> **Prompt**:
The line with "line: (343, 286)" and each line following it, up to the final line of the data, should be set down exactly; pictures stay out.

╭─ Information

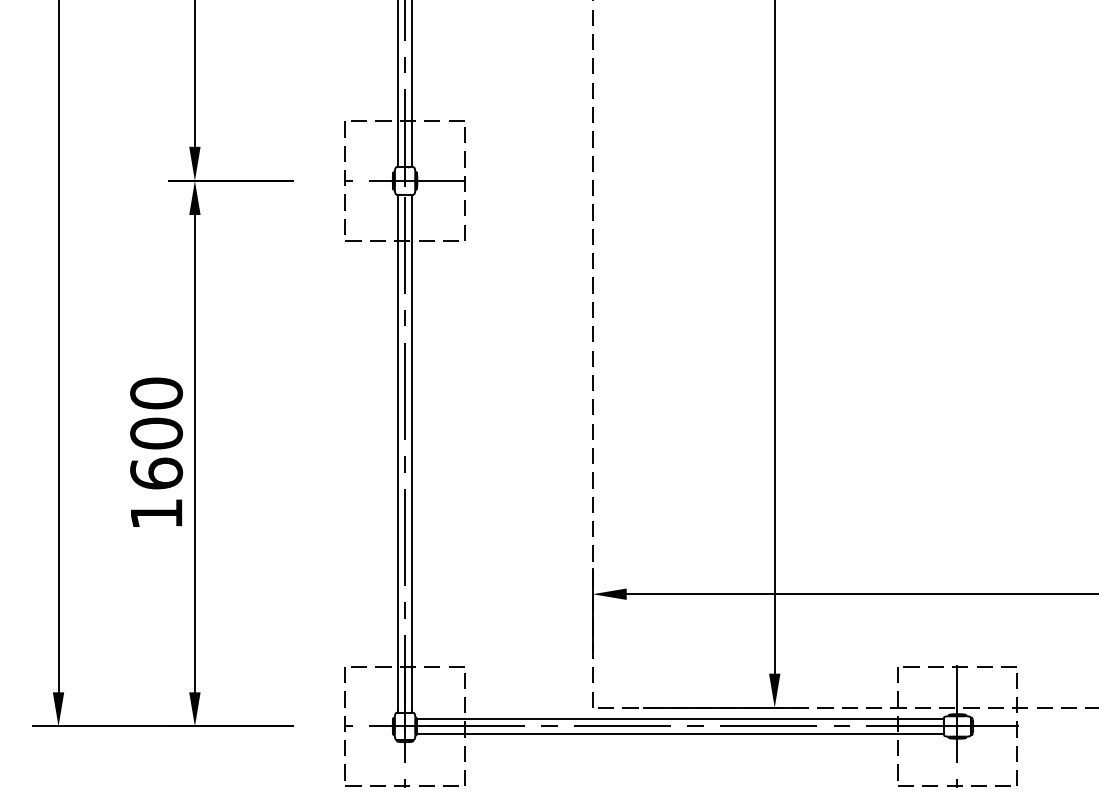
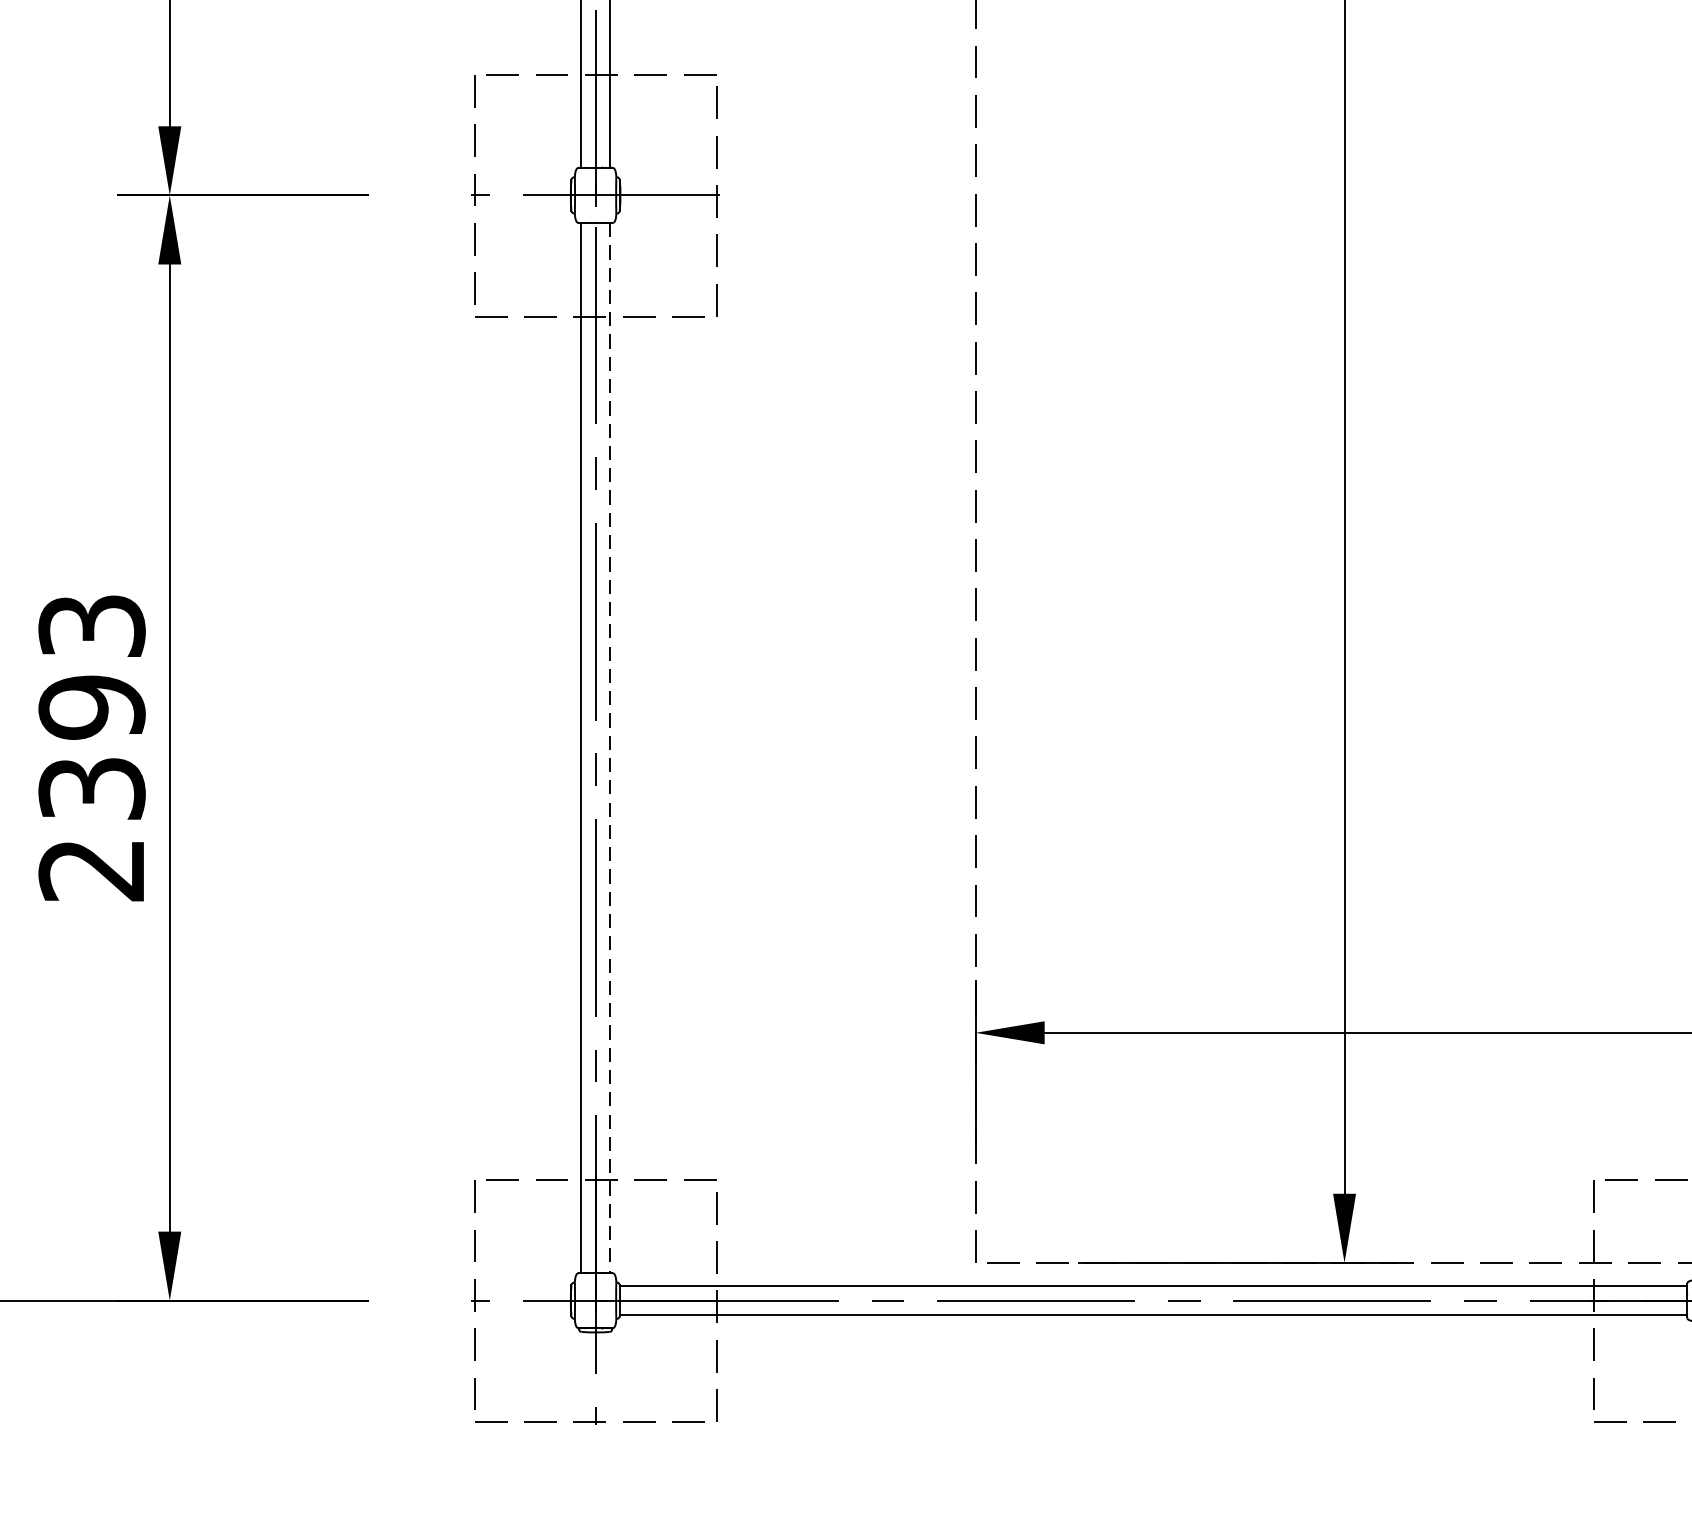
text: (156, 453) -> (91, 747), 1600 -> 2393
line: (412, 454) -> (610, 749), solid -> dashed

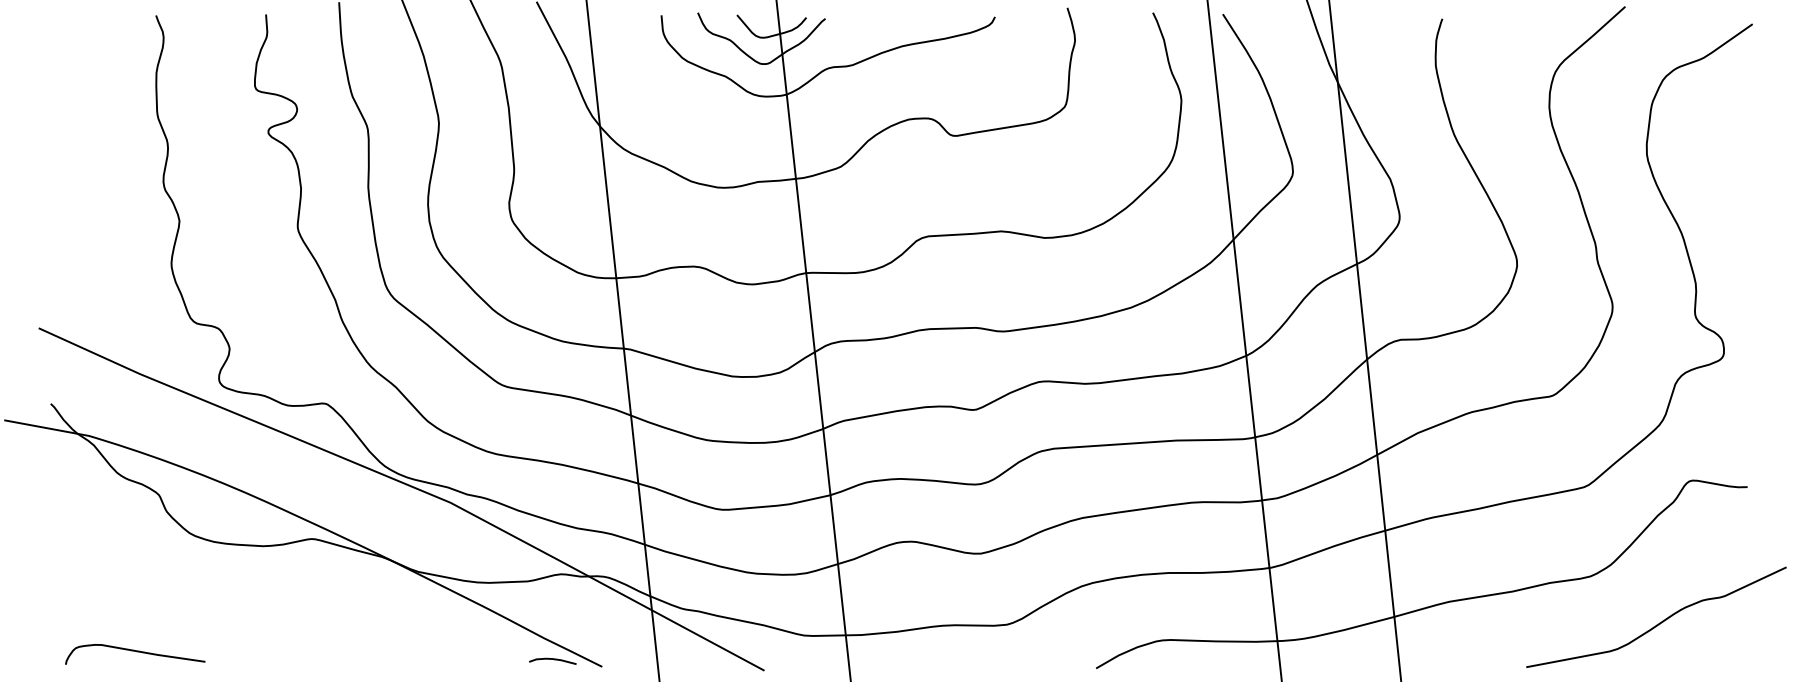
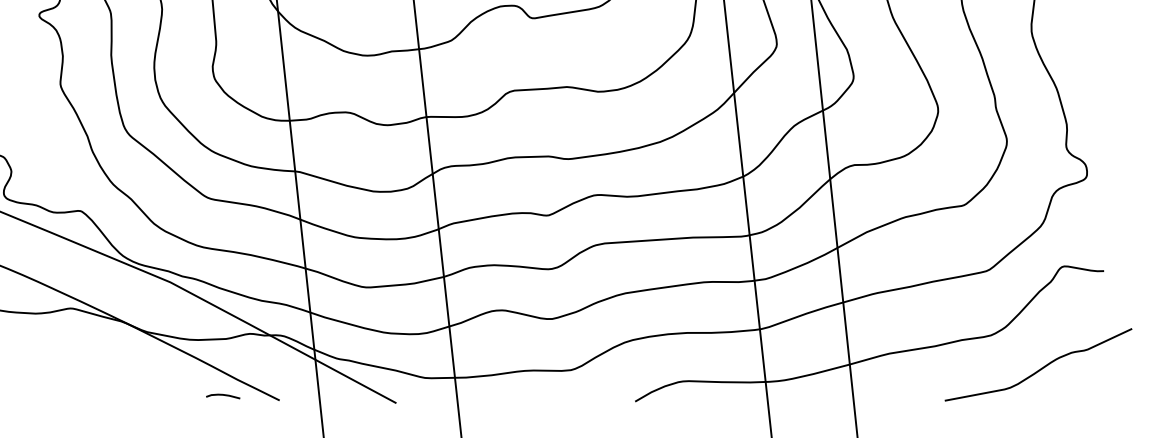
curve: (552, 659) -> (222, 395), moved

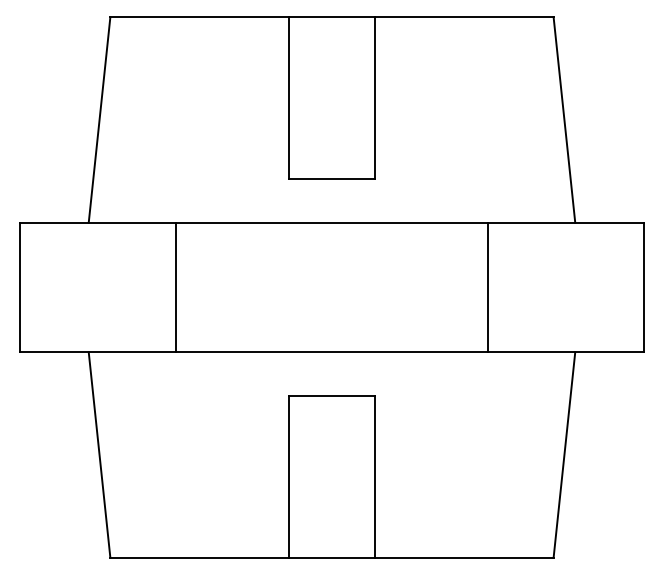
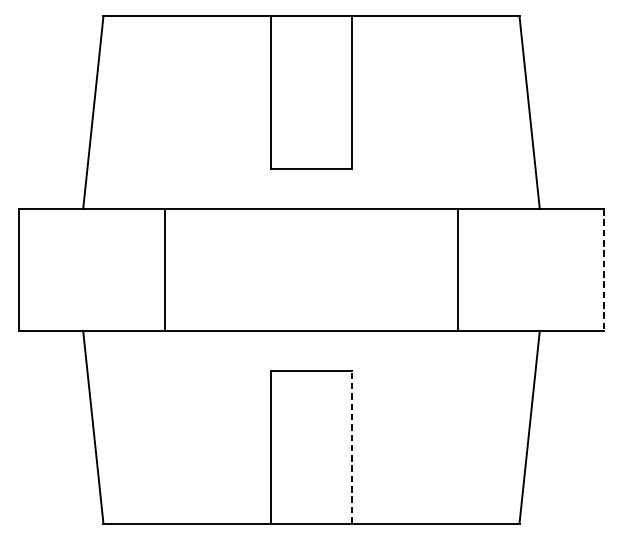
line: (644, 287) -> (604, 270), solid -> dashed
line: (375, 476) -> (352, 447), solid -> dashed

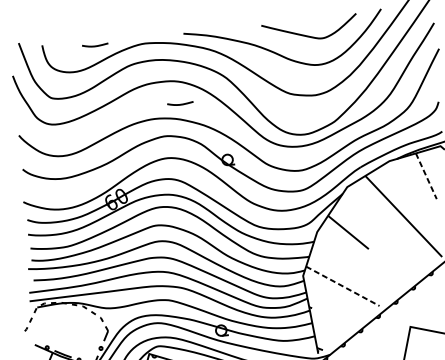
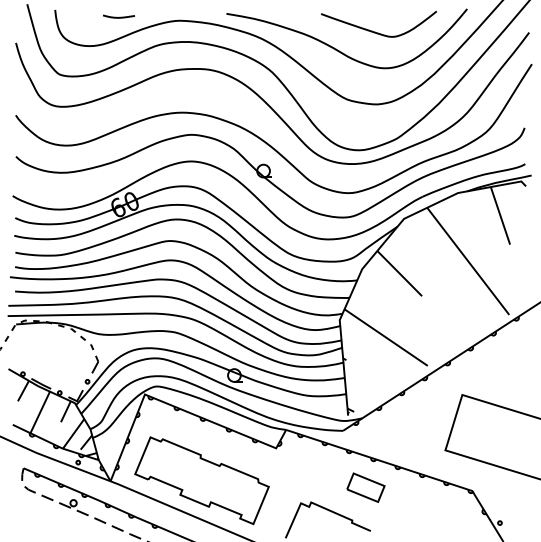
curve: (180, 103) -> (214, 97), removed
line: (426, 176) -> (500, 216), dashed -> solid
line: (343, 286) -> (386, 337), dashed -> solid

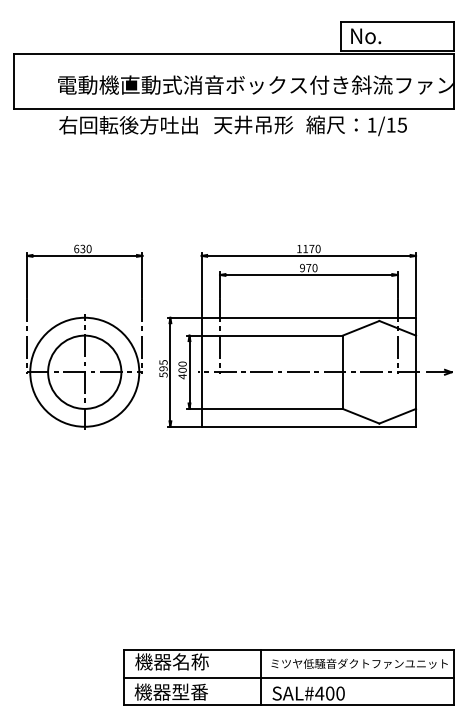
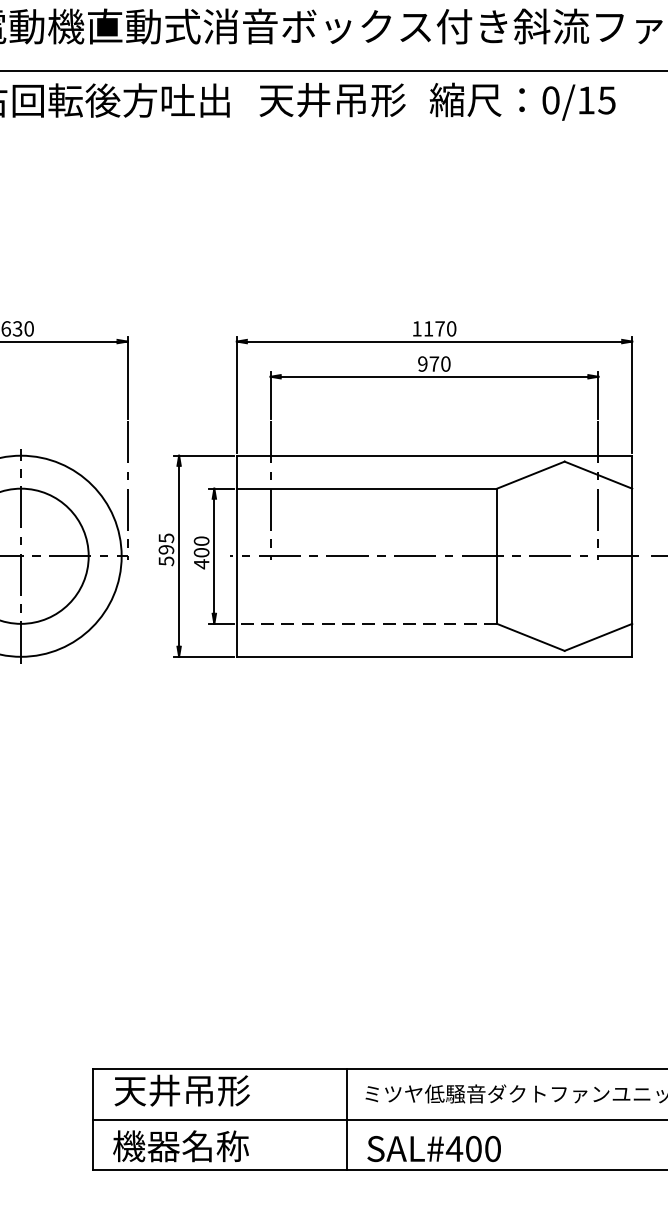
text: (371, 124) -> (550, 99), 1/15 -> 0/15
line: (272, 408) -> (367, 623), solid -> dashed
text: (171, 661) -> (181, 1089), 機器名称 -> 天井吊形
text: (190, 691) -> (216, 1145), 機器型番 -> 機器名称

╰─

> **Result**:
line: (343, 286) -> (386, 337), dashed -> solid

text: (371, 124) -> (550, 99), 1/15 -> 0/15
line: (272, 408) -> (367, 623), solid -> dashed
text: (171, 661) -> (181, 1089), 機器名称 -> 天井吊形
text: (190, 691) -> (216, 1145), 機器型番 -> 機器名称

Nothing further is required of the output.